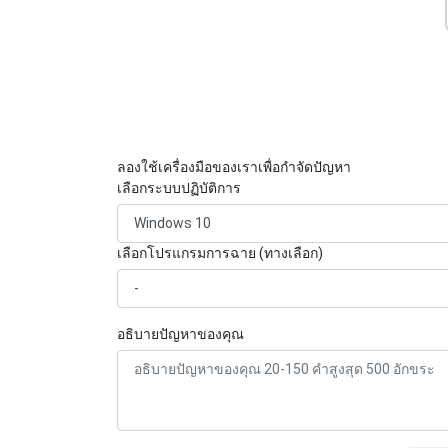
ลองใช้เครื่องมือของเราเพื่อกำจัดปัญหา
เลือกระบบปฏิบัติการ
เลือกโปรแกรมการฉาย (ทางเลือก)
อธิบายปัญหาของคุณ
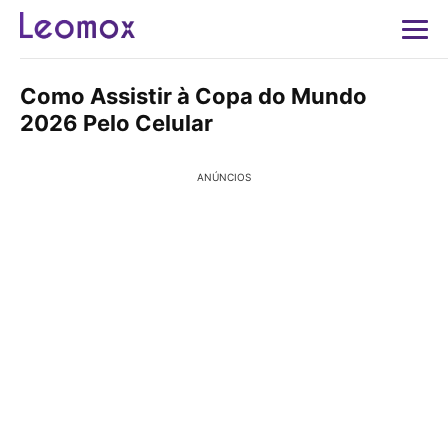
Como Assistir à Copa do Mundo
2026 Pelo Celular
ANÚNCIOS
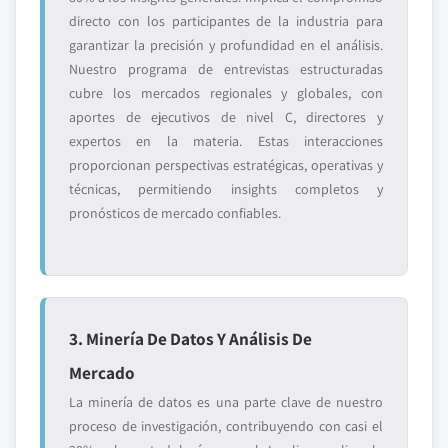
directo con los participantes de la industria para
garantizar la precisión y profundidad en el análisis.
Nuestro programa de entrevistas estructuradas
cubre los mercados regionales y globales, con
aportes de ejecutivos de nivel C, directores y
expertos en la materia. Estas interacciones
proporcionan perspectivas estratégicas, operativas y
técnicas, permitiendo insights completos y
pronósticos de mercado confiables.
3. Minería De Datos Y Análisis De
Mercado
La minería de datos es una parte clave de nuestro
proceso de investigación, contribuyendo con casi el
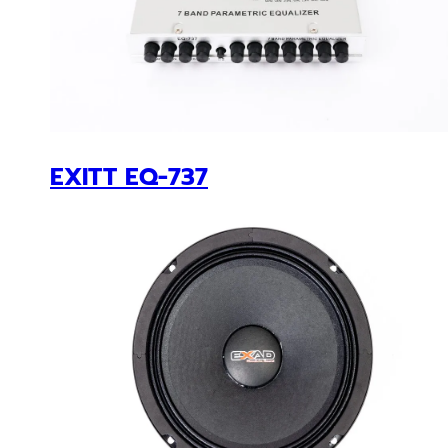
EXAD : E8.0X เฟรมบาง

==

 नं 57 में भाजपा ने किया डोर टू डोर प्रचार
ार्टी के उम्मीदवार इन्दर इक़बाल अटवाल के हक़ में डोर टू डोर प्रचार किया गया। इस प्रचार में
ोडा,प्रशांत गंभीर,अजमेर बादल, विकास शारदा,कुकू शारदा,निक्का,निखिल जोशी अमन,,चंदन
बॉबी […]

▶ [WHAT IS NEEDED] Set the pictures aside and reproduce exactly the lines above, from the line holding "Nuestro programa de entrevistas estructuradas" through the line holding "EXAD : E8.0X เฟรมบาง", both included, with nothing else.

▶ [SOLUTION]
Nuestro programa de entrevistas estructuradas
cubre los mercados regionales y globales, con
aportes de ejecutivos de nivel C, directores y
expertos en la materia. Estas interacciones
proporcionan perspectivas estratégicas, operativas y
técnicas, permitiendo insights completos y
pronósticos de mercado confiables.
3. Minería De Datos Y Análisis De
Mercado
La minería de datos es una parte clave de nuestro
proceso de investigación, contribuyendo con casi el
EXAD : E8.0X เฟรมบาง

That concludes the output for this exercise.